Later I studied the Feldenkrais and even later the Hino method. I surprisingly found out that both methods didn’t take movement as a basis for generating force only but was the basis of human social activity. Funakoshi’s precept seemed even more well thought of. But even more important was the fact that there was no profound reason to take working out or movement  as some form of burden, exhausting, and – most of all – humiliating; except within the context of a prussion work ethos. But how could anyone dare to enjoy bodily excercise in a neoliberal society? So, I found myself in the middle of people preparing for the deployment to the trenches of World War III while celebrating hatred towards themselves and their bodies. At the dōjō I had been teaching for several years after my returning from Japan my precept „this is not a stretching excercise but a movement“ was dismissed as a fairytale (!). Someone preferred to stick with the obsolet content of the instructor courses. Until today, they still teach „boobs and booties“ fitness there. Paradigms are hard to kock over.

Temporary change in length
Passive stretching confers only a temporary change in length, if any, as the muscles reflexively recontract in response to the stretch.

Long term change in length
Pandiculation confers more permanent changes in muscle length as you brain LEARNS a new longer resting length for your muscles. Please note the changes in muscle length that are achieved through pandiculation are as a result of the reduced level of tension in the muscle. They are not as a result of tissue remodelling.

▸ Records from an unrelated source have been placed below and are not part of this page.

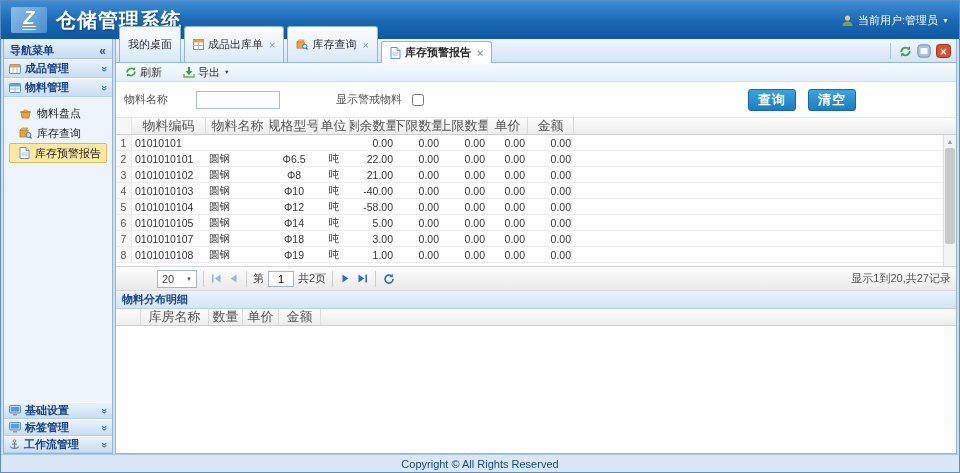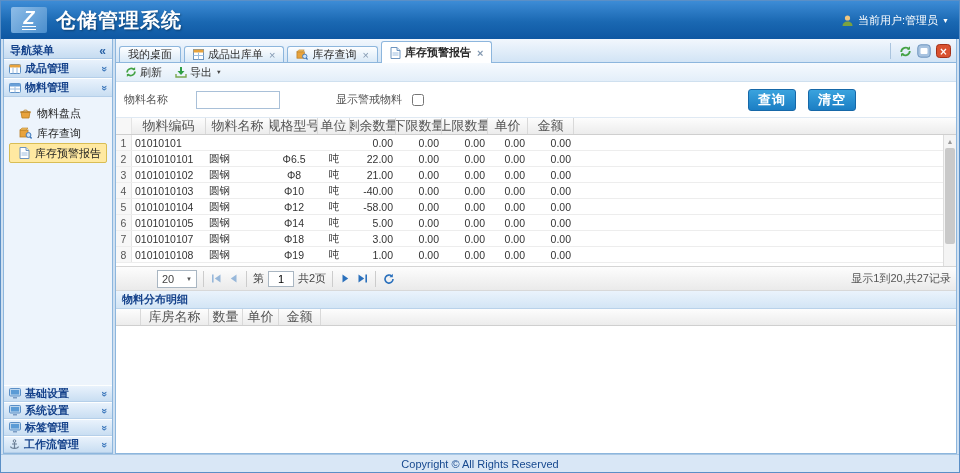"我的桌面" .tab { height: 16px -> 36px }
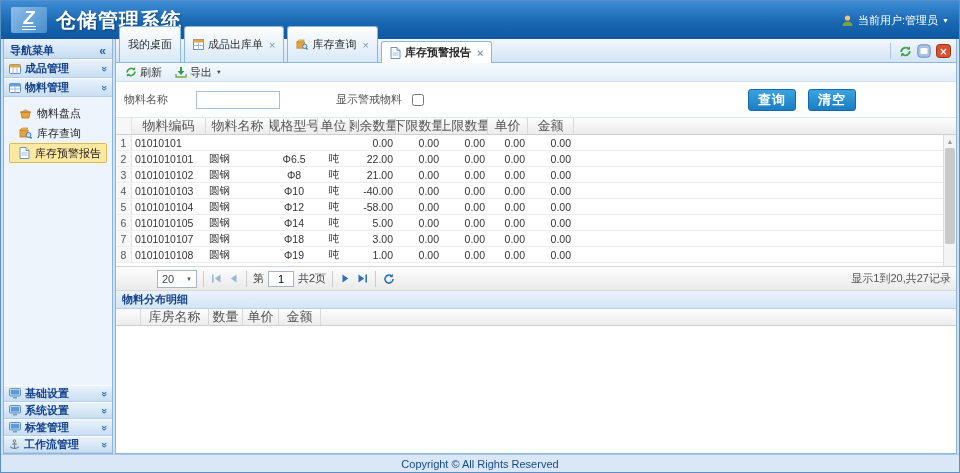"刷新" .toolbar { gap: 3px -> 11px }
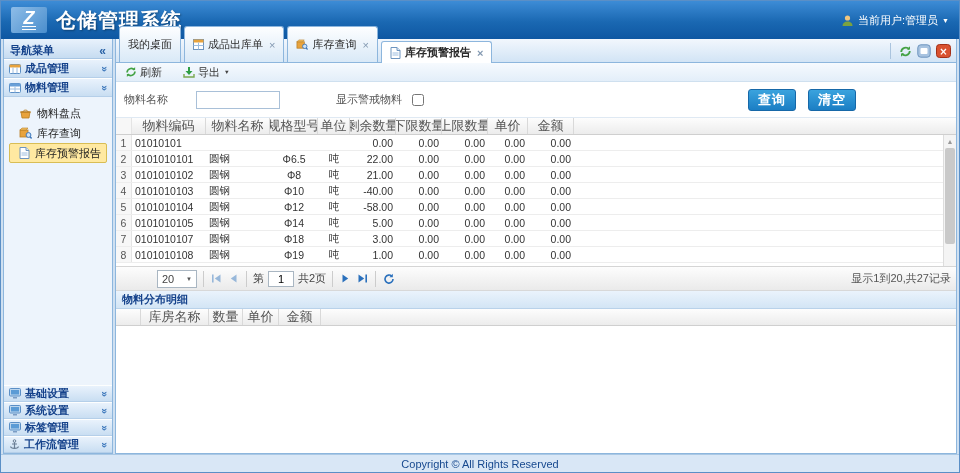"系统设置" div.acc-header { html: <div> <span> <svg> <rect></rect> <rect></rect> <rect></rect> </svg> </span> <span>系统设置</span> <span>»</span> </div> -> none }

The Somatic Movement (2015).

To think this way of and with the body has certain „side effects“: It feels good! Pain and penance vanish. And one finds him- or herself in the postion of being able to command certain movements. No reason for sticking to some Asian-kind of (goody-goody?) habitus of an instructor (who probably has never been in Asia) and kissing reason and common sense good-bye. Specialists genetically selected by high-performance athletic training could never be role models for a society diversified in age, body shape and sex.

It has never been so overdue to stop self-hate, the wrong body cult, and most of all the ignorance towards human anatomy, like at this moment.


Sources:

Hino Akira (2017). Don’t think, Listen to the Body – Introduction to the Hino Method and Theory of Human Body and Movement Control. Eigenverlegung.

TMF (2014). The Best Kept Secret: Why People HAVE to Squat Differently.

The Somatic Movement (2015). Stretching Vs. Pandiculation – What’s the difference and why does it matter?.